I am more interested in linear regression results:

fit1 = OLS(df[Y], df[X]).fit()
fit2 = OLS(s_data[Y], s_data[X]).fit()
Stargazer([fit1, fit2])
Dependent variable:educ
(1) (2)
IQ 0.087*** 0.091***
(0.002) (0.002)
black 0.575*** 0.582***
(0.114) (0.106)
exper 0.151*** -0.023
(0.031) (0.033)
expersq -0.020*** -0.006***
(0.002) (0.002)
fatheduc 0.135*** 0.089***
(0.014) (0.015)
married -0.004 0.007
(0.019) (0.019)
motheduc 0.175*** 0.210***
(0.014) (0.015)
nearc2 0.086 0.229***
(0.077) (0.078)
nearc4 0.439*** 0.340***
(0.087) (0.087)
smsa 0.406*** 0.242***
(0.090) (0.089)
south 0.251*** 0.189**
(0.083) (0.083)
weight 0.000*** 0.000***
(0.000) (0.000)
Observations 3,010 3,010
R2 0.977 0.974
Adjusted R2 0.977 0.974
Residual Std. Error 2.039 (df=3002) 2.132 (df=2998)
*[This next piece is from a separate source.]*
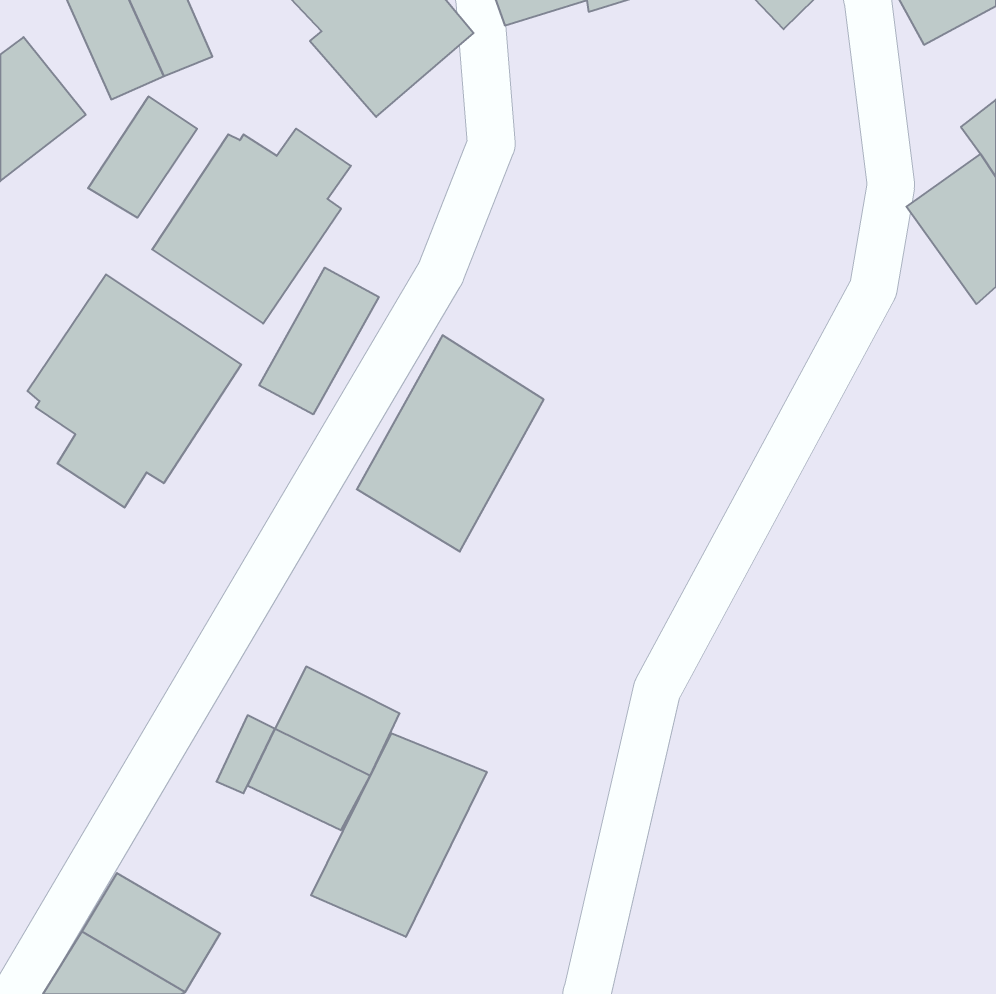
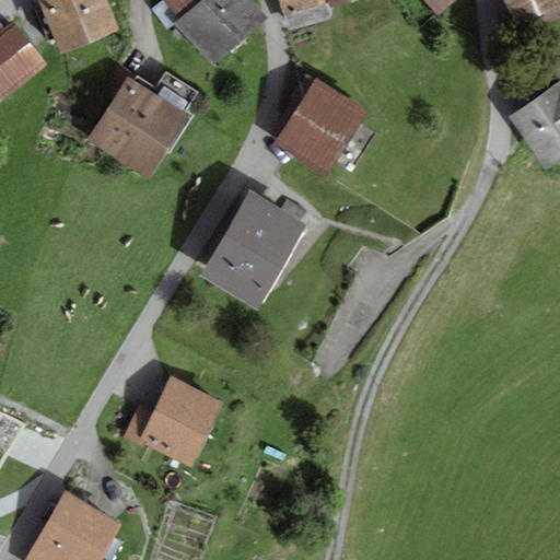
building: [88,96,197,218] -> none
building: none -> [276,78,366,175]
building: [259,268,379,414] -> none
building: [27,274,241,508] -> none
building: [311,733,487,937] -> none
F Statistic 16193.365*** (df=8; 3002) 9452.387*** (df=12; 2998)
Note: *p<0.1;

I could tell that it performs way more better than I expected. I believe one could generate much more better synthetic data with deep learning algorithm.